**WHAT YOU WILL DO:** Without including pictures, set down every record exactly as it stands.

Top of DATASET EXCERPTS

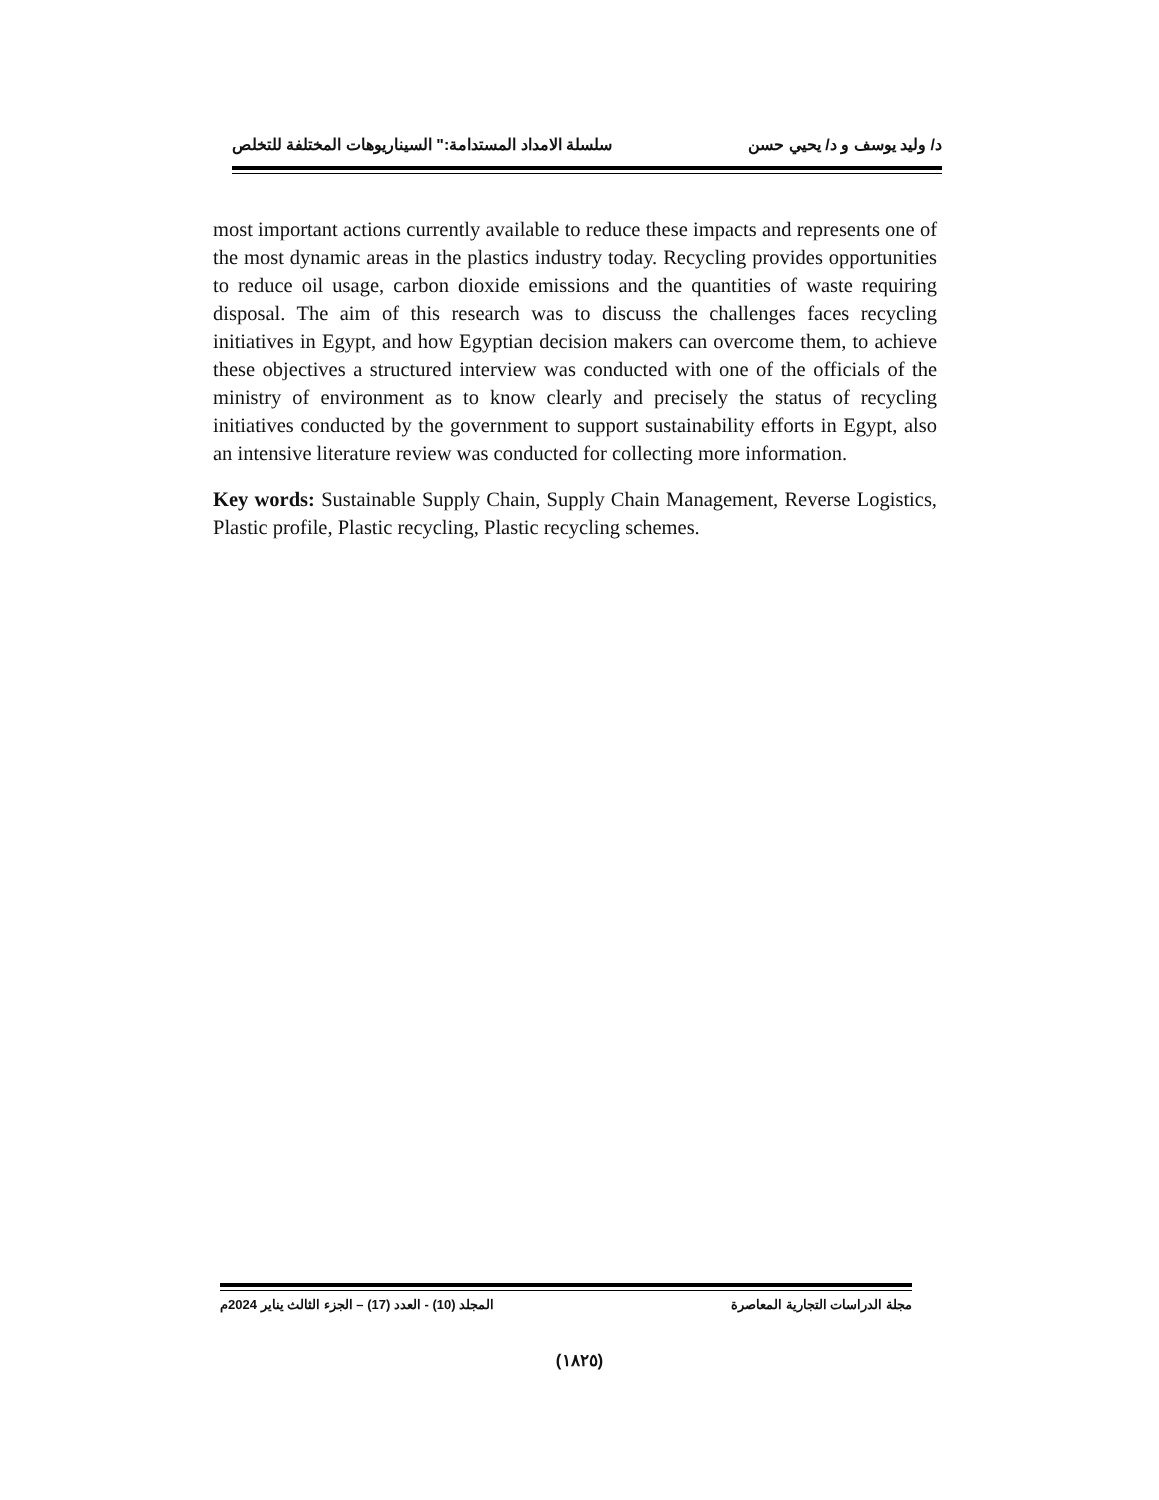د/ وليد يوسف و د/ يحيي حسن سلسلة الامداد المستدامة:" السيناريوهات المختلفة للتخلص
most important actions currently available to reduce these impacts and represents one of the most dynamic areas in the plastics industry today. Recycling provides opportunities to reduce oil usage, carbon dioxide emissions and the quantities of waste requiring disposal. The aim of this research was to discuss the challenges faces recycling initiatives in Egypt, and how Egyptian decision makers can overcome them, to achieve these objectives a structured interview was conducted with one of the officials of the ministry of environment as to know clearly and precisely the status of recycling initiatives conducted by the government to support sustainability efforts in Egypt, also an intensive literature review was conducted for collecting more information.
Key words: Sustainable Supply Chain, Supply Chain Management, Reverse Logistics, Plastic profile, Plastic recycling, Plastic recycling schemes.
مجلة الدراسات التجارية المعاصرة المجلد (10) - العدد (17) – الجزء الثالث يناير 2024م
(١٨٢٥)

Bottom of DATASET EXCERPTS

**OUTPUT OF THE TASK:**
د/ وليد يوسف و د/ يحيي حسن سلسلة الامداد المستدامة:" السيناريوهات المختلفة للتخلص
most important actions currently available to reduce these impacts and represents one of the most dynamic areas in the plastics industry today. Recycling provides opportunities to reduce oil usage, carbon dioxide emissions and the quantities of waste requiring disposal. The aim of this research was to discuss the challenges faces recycling initiatives in Egypt, and how Egyptian decision makers can overcome them, to achieve these objectives a structured interview was conducted with one of the officials of the ministry of environment as to know clearly and precisely the status of recycling initiatives conducted by the government to support sustainability efforts in Egypt, also an intensive literature review was conducted for collecting more information.
Key words: Sustainable Supply Chain, Supply Chain Management, Reverse Logistics, Plastic profile, Plastic recycling, Plastic recycling schemes.
مجلة الدراسات التجارية المعاصرة المجلد (10) - العدد (17) – الجزء الثالث يناير 2024م
(١٨٢٥)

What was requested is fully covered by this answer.